Baillie Gifford American
1-year return: 19.7% | 3-year return: 70.8%
An argument often levied against active funds investing in US equities is that the market is so efficient that it is difficult to outperform. Baillie Gifford American spectacularly disproves this notion.
It is the standout winner of our Best North America fund award, having been the best performer in its sector over one and three years – a feat it has achieved with remarkably consistent returns. The £1.1 billion fund has outperformed the IA North America sector by 18.1 per cent in the year to the end of March and by 28.5 per cent over the past three years. It has also outperformed the S&P 500 index by 18.7 per cent and 29.6 per cent over one and three years respectively.
Five managers from the North American equities team are named on the fund – Tom Slater, Gary Robinson, Helen Xiong, Andrei Kiselev and Kirsty Gibson. They are bottom-up growth investors with a long investment horizon. They believe they will maximise their chances of delivering outstanding investment performance by identifying the exceptional growth businesses in America and owning them for long enough that the advantages of the business models and cultural strengths become the dominant drivers of the stock prices.

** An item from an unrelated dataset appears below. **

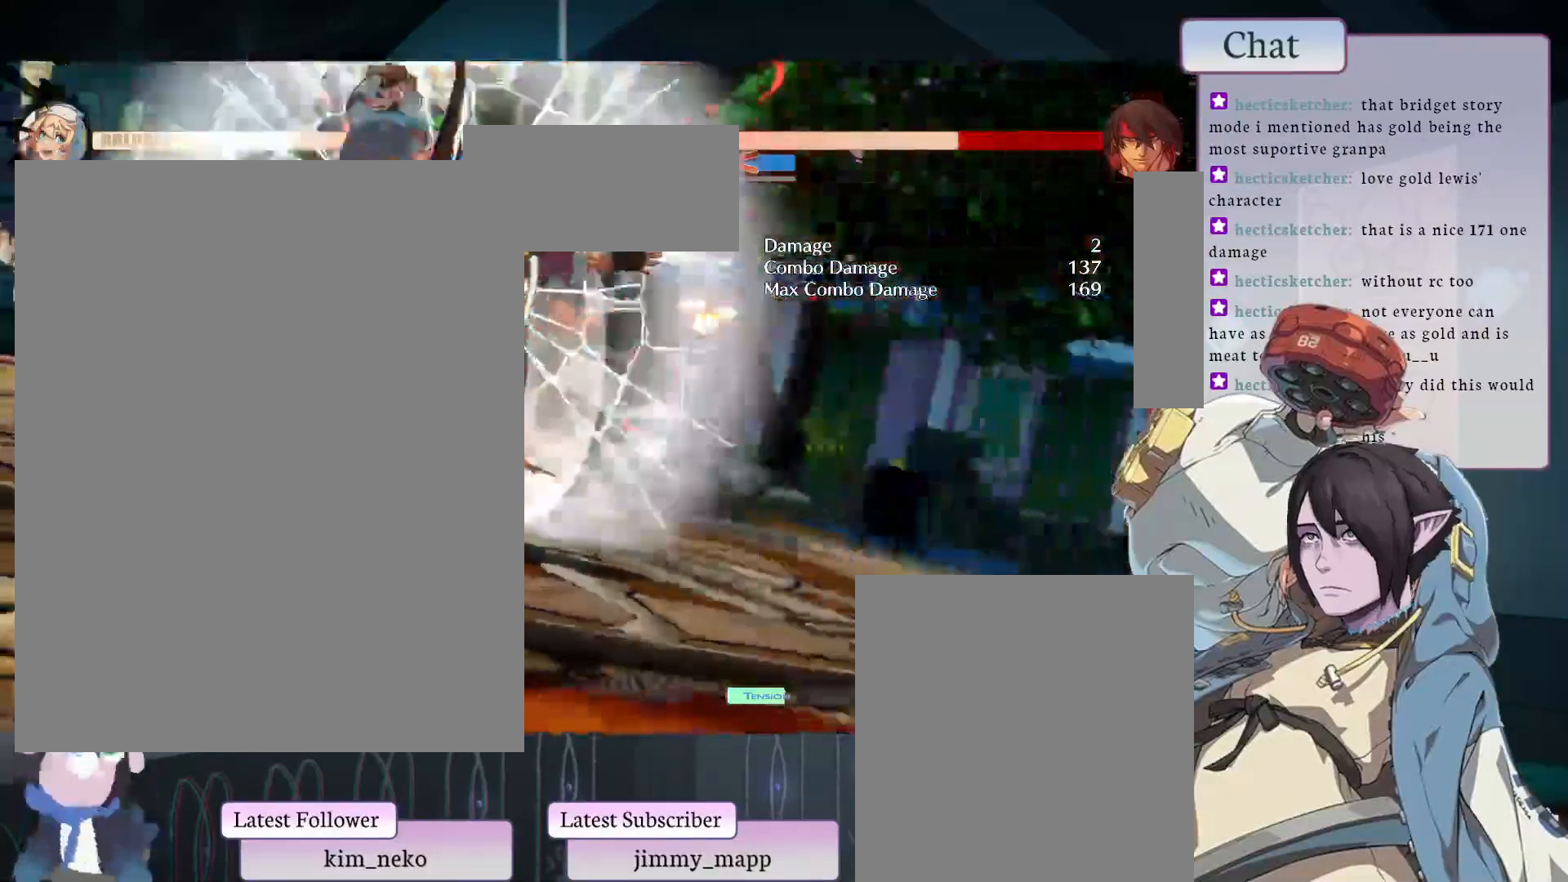
{"buttons": [], "left_stick": "center", "events": []}
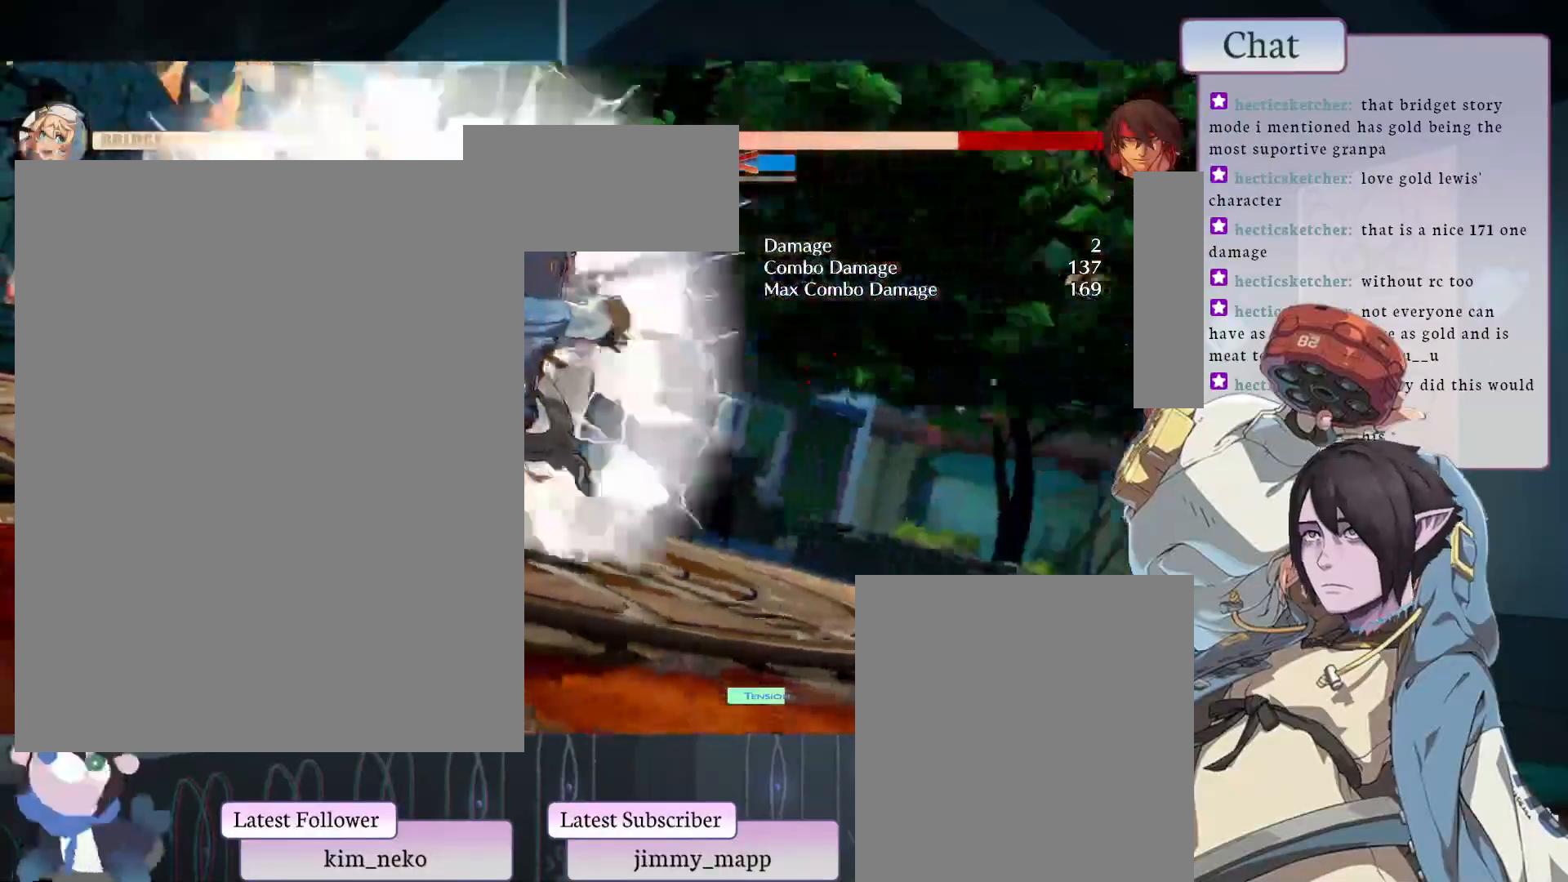
{"buttons": [], "left_stick": "center", "events": []}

When making an investment, they are therefore not driven by short-term trends, taking a five-year view. Annual portfolio turnover is correspondingly low at 13 per cent. The managers back their judgement, running a concentrated portfolio of 30 to 50 stocks.
HIGHLY COMMENDED FUND
Artemis US Extended Alpha
1-year return: 2.5% | 3-year return: 55.4%
Artemis US Extended Alpha has performed only marginally better than peers and the wider US market over the past year, but remains a leader of the pack over three years and since it launched in 2014. It is highly commended in our awards, as well as making its debut as a Rated Fund in 2018.
This fund could prove a useful tool in investors’ armoury should share prices hit a rockier patch, as has been widely predicted. The US market was the first to recover from the equities bear market that accompanied the financial crisis and could be the first to weaken. The £1.2 billion fund aims to cater for all eventualities because it can profit from both rising and falling share prices.
Manager Stephen Moore combines a traditional portfolio of ‘long’ US stocks (where he expects a company’s share price to rise) with a portfolio of ‘short’ positions (where he anticipates a share price fall). He builds a diversified portfolio of 130 ‘best ideas’ across the long and short portfolios.